In 2024, Begley and filmmaker Kya Lou co-created an 18-channel video installation for the Whitney Museum of American Art exhibition Edges of Ailey, about the life and legacy of choreographer Alvin Ailey.

==Works==
- "Dronestream", (December 2012) a Twitter account posting every reported United States drone strike.
- "Officer Involved", (June 2015) a photographic project on police violence, with an introduction by the novelist Teju Cole.
- "Prison Map", (2012) a site using aerial photography to provide a visual representation of the US prison system.
- "Redlining", (2012) an online archive of redlining maps overlaid on California cities.
- "Kickstriker", (2012) a parody site Begley built with classmates Mehan Jayasuriya and James Borda, purporting to crowdfund military interventions in global conflicts.

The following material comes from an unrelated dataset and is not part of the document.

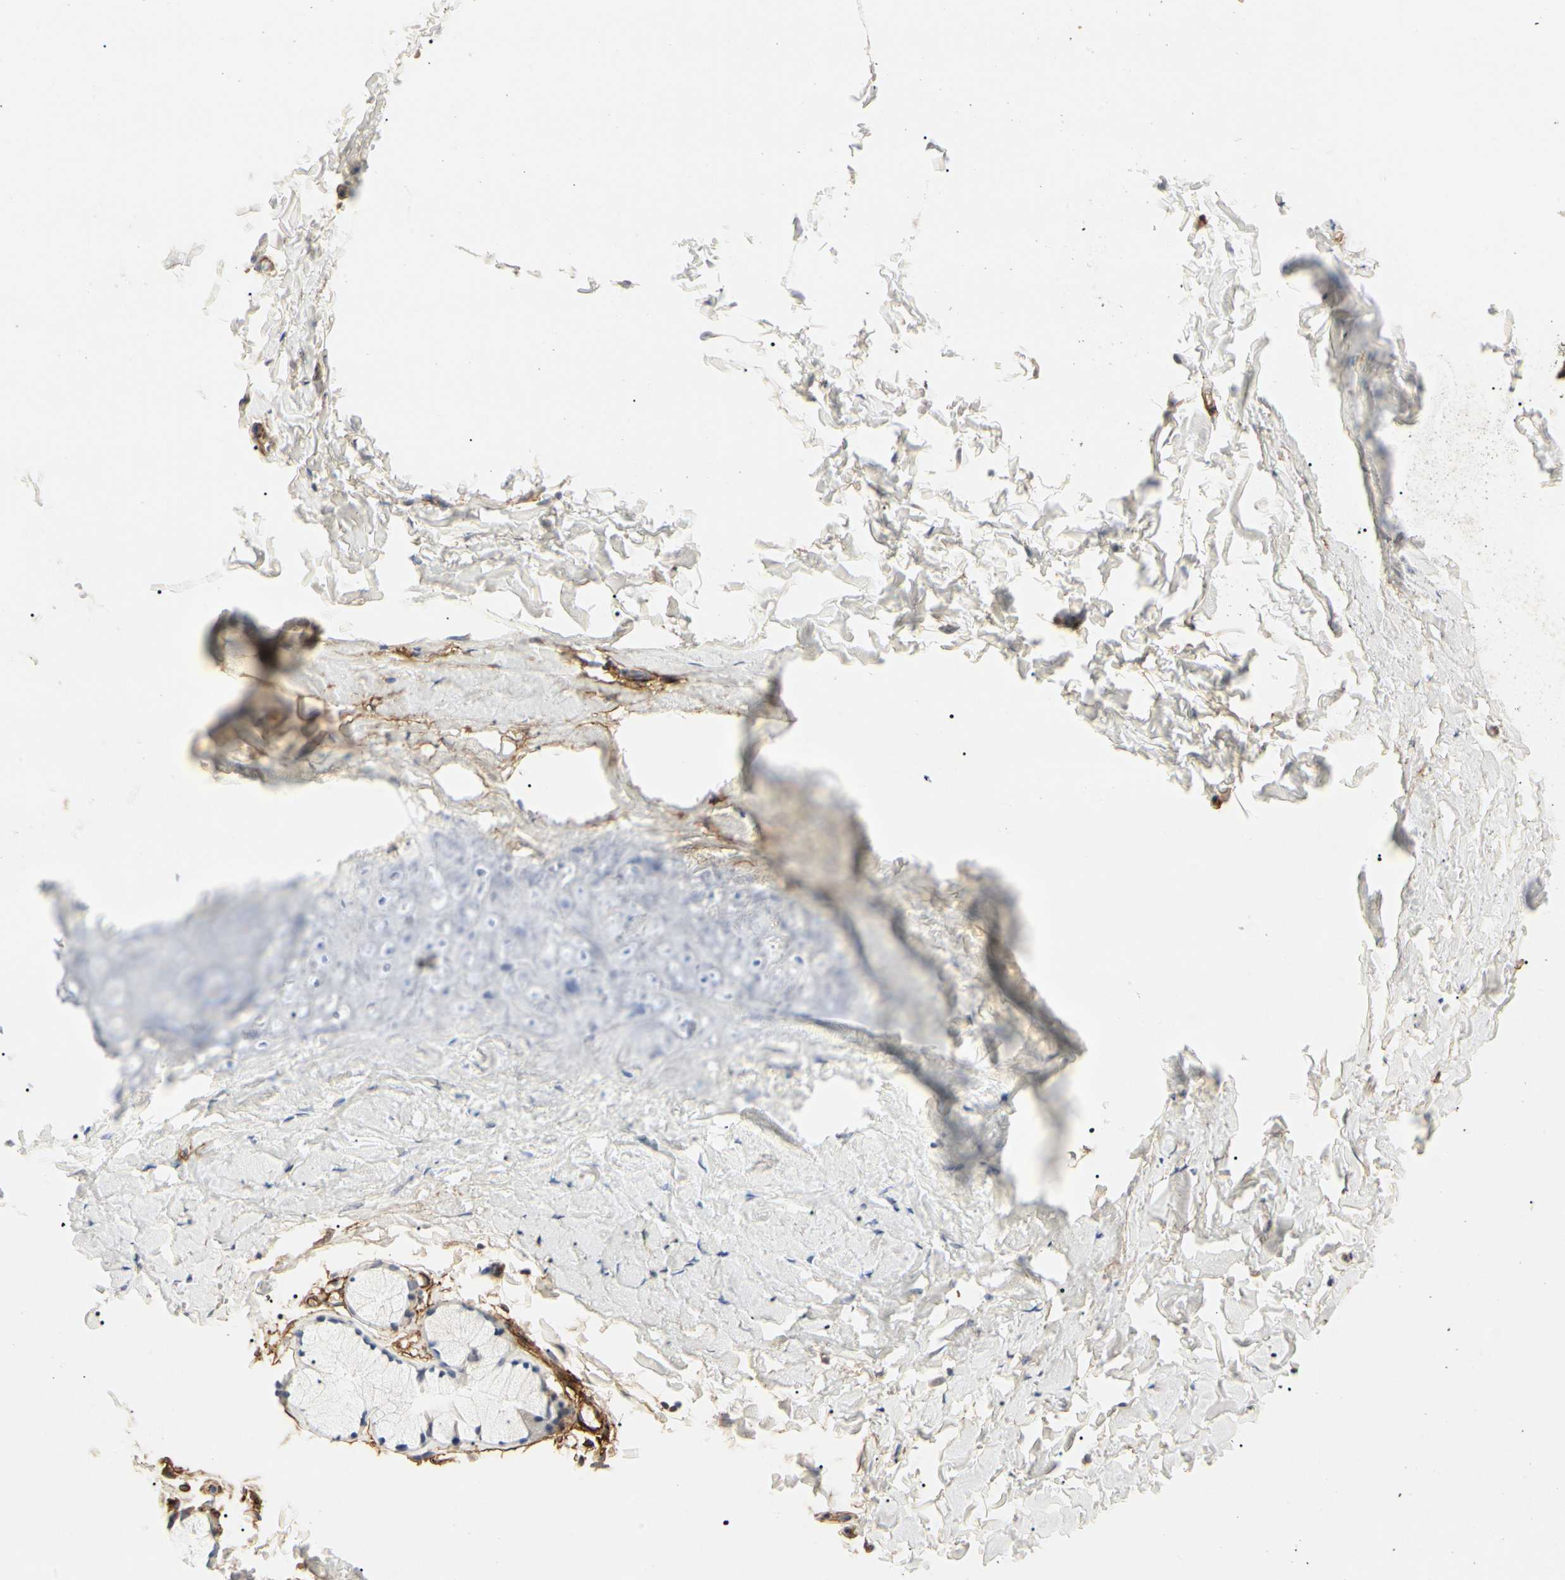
{"staining": {"intensity": "moderate", "quantity": ">75%", "location": "cytoplasmic/membranous"}, "tissue": "adipose tissue", "cell_type": "Adipocytes", "image_type": "normal", "snomed": [{"axis": "morphology", "description": "Normal tissue, NOS"}, {"axis": "topography", "description": "Cartilage tissue"}, {"axis": "topography", "description": "Bronchus"}], "caption": "Immunohistochemistry (DAB) staining of normal human adipose tissue shows moderate cytoplasmic/membranous protein staining in approximately >75% of adipocytes.", "gene": "GGT5", "patient": {"sex": "female", "age": 73}}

- "The Listserve", part of a NYU class project built by Begley with Greg Dorsainville, Yoonjo Choi, Alvin Chang and  Zena Koo. A listserv-like email list where one randomly selected list member per day can send an email to the entire list.
- "Subject of the Dream", a collage of excerpts from the work of Toni Morrison.
- "Racebox", (2010) a website showing the race section of the United States Census through history, from 1790 to 2010. This project explores historical racial identities in the United States and the relationship between government and race.
- "Empire.is", an interactive map showing the location of known United States military installations around the world.
- "Profiling.is", a visual representation of the Associated Press's probe into the New York Police Department's post-9/11 Muslim surveillance program.
- "Archives + Absences", an iPhone app that notifies users every time the police end someone's life in the United States.
- "The News is Breaking," a visualization of every New York Times front page since 1852.
- "Best of Luck with the Wall," (2016) produced by Laura Poitras, a short film about the geography of the U.S.-Mexico Border.
- "Concussion Protocol," (2018) produced by Laura Poitras, a visual record of every concussion reported during the 2017-2018 NFL season.